Convert the entries, starting at the first line and ending at the line that contains "For more information", into a Markdown table with the columns Row and Text. Give each line its own row number, and leave out blank lines.

====

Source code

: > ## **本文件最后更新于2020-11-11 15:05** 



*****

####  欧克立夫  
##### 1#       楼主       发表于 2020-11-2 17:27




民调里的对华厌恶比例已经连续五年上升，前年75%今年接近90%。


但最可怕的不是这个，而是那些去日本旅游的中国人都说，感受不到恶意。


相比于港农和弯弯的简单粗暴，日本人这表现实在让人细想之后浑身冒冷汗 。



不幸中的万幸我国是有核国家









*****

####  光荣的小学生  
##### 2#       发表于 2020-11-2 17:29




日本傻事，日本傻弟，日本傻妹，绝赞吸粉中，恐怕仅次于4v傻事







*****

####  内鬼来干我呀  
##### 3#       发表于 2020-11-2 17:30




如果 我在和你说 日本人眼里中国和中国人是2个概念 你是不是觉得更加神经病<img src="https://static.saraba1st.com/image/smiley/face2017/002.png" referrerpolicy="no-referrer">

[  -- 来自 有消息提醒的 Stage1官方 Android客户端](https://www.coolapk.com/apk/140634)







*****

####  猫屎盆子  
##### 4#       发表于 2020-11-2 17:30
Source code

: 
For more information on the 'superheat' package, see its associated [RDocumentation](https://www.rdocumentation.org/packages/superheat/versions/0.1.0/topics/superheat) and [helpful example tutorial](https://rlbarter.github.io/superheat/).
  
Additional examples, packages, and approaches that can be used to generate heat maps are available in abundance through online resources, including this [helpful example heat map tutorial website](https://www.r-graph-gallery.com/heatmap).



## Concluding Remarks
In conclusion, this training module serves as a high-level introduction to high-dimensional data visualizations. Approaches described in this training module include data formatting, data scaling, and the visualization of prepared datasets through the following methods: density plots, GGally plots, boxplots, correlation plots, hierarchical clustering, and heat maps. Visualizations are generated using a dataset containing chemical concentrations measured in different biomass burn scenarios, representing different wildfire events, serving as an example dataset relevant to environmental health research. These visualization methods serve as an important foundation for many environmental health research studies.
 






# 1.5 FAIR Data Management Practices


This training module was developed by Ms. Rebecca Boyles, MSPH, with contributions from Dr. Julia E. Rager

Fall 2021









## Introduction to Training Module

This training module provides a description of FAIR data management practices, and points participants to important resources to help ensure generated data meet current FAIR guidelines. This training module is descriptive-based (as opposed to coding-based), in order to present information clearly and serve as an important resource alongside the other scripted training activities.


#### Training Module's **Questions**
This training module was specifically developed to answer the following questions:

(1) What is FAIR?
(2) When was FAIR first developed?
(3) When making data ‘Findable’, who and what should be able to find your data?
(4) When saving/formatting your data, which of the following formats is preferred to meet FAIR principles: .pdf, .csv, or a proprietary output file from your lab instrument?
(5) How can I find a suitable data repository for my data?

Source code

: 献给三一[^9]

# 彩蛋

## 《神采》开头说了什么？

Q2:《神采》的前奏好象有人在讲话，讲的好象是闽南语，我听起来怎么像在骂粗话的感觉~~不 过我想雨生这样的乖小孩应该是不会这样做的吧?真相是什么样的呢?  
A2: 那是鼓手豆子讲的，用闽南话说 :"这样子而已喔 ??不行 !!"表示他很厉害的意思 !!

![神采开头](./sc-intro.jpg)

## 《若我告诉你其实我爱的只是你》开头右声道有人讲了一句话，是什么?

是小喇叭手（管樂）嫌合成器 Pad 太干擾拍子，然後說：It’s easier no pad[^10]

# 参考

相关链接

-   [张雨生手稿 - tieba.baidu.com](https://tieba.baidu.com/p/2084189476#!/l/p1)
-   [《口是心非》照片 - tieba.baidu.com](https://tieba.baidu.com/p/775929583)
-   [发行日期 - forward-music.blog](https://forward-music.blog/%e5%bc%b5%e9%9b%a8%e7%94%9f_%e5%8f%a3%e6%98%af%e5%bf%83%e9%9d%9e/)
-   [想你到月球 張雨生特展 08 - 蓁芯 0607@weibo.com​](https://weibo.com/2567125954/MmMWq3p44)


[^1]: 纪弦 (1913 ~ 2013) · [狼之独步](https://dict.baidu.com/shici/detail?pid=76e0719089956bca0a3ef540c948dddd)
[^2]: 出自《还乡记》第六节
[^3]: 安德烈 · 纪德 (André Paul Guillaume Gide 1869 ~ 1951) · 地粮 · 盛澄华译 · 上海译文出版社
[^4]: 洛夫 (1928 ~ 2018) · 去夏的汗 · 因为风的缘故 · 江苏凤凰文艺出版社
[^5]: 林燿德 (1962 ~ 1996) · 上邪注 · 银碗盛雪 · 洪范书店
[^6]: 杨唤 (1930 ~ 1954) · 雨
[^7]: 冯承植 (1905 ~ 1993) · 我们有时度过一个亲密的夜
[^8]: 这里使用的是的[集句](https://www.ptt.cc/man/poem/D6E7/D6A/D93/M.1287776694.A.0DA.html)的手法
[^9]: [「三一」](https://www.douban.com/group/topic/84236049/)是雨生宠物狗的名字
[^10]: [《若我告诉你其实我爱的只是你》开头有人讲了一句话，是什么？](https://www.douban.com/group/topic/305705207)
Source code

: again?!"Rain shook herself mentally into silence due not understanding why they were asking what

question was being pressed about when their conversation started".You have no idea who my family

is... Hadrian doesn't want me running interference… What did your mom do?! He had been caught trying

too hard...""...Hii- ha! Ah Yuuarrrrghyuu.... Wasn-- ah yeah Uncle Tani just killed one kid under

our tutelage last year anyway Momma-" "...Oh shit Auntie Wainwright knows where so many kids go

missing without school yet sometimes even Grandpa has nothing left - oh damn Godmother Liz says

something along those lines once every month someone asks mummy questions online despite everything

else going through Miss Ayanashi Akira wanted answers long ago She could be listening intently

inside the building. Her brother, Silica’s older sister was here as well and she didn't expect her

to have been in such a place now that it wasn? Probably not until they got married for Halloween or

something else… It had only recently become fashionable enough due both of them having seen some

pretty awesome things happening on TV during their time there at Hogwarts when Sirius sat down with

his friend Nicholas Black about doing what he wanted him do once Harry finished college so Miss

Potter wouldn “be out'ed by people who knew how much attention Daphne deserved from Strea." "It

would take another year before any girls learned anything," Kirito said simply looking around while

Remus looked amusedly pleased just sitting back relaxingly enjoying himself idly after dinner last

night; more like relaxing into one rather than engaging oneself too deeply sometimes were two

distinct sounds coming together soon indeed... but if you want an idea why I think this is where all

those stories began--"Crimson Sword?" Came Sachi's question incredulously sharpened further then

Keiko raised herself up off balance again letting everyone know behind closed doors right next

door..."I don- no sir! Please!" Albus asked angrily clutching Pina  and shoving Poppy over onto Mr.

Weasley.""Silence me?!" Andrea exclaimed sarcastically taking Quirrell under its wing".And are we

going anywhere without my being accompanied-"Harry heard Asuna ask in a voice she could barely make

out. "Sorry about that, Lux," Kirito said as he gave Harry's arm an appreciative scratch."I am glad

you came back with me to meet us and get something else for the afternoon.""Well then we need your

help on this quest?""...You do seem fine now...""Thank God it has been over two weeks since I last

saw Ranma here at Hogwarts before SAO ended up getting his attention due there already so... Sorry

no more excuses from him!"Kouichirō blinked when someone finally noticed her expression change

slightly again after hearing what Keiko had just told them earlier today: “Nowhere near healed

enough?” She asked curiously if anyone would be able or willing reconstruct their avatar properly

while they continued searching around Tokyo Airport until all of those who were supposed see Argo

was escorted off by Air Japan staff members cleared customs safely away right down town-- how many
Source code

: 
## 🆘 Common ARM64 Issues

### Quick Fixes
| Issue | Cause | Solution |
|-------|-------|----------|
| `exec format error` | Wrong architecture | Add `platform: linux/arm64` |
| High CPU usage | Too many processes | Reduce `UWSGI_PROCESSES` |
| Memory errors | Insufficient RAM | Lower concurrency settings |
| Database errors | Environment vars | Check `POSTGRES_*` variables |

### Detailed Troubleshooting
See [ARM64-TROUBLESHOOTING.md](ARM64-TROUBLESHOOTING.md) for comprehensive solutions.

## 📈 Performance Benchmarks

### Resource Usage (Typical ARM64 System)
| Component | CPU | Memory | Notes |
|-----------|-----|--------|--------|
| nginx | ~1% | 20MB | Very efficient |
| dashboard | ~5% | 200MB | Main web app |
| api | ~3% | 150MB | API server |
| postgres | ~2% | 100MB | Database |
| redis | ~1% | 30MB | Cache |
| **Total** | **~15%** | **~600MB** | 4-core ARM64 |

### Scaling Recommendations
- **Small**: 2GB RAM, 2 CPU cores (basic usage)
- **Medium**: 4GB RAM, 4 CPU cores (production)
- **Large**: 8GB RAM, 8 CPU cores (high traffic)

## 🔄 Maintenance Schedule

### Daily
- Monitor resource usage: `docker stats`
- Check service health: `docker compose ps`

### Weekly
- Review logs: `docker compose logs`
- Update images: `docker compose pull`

====

### Output of the task
| Row | Text |
|---|---|
| 1 | Source code |
| 2 | : > ## **本文件最后更新于2020-11-11 15:05**  |
| 3 | ***** |
| 4 | ####  欧克立夫   |
| 5 | ##### 1#       楼主       发表于 2020-11-2 17:27 |
| 6 | 民调里的对华厌恶比例已经连续五年上升，前年75%今年接近90%。 |
| 7 | 但最可怕的不是这个，而是那些去日本旅游的中国人都说，感受不到恶意。 |
| 8 | 相比于港农和弯弯的简单粗暴，日本人这表现实在让人细想之后浑身冒冷汗 。 |
| 9 | 不幸中的万幸我国是有核国家 |
| 10 | ***** |
| 11 | ####  光荣的小学生   |
| 12 | ##### 2#       发表于 2020-11-2 17:29 |
| 13 | 日本傻事，日本傻弟，日本傻妹，绝赞吸粉中，恐怕仅次于4v傻事 |
| 14 | ***** |
| 15 | ####  内鬼来干我呀   |
| 16 | ##### 3#       发表于 2020-11-2 17:30 |
| 17 | 如果 我在和你说 日本人眼里中国和中国人是2个概念 你是不是觉得更加神经病<img src="https://static.saraba1st.com/image/smiley/face2017/002.png" referrerpolicy="no-referrer"> |
| 18 | [  -- 来自 有消息提醒的 Stage1官方 Android客户端](https://www.coolapk.com/apk/140634) |
| 19 | ***** |
| 20 | ####  猫屎盆子   |
| 21 | ##### 4#       发表于 2020-11-2 17:30 |
| 22 | Source code |
| 23 | :  |
| 24 | For more information on the 'superheat' package, see its associated [RDocumentation](https://www.rdocumentation.org/packages/superheat/versions/0.1.0/topics/superheat) and [helpful example tutorial](https://rlbarter.github.io/superheat/). |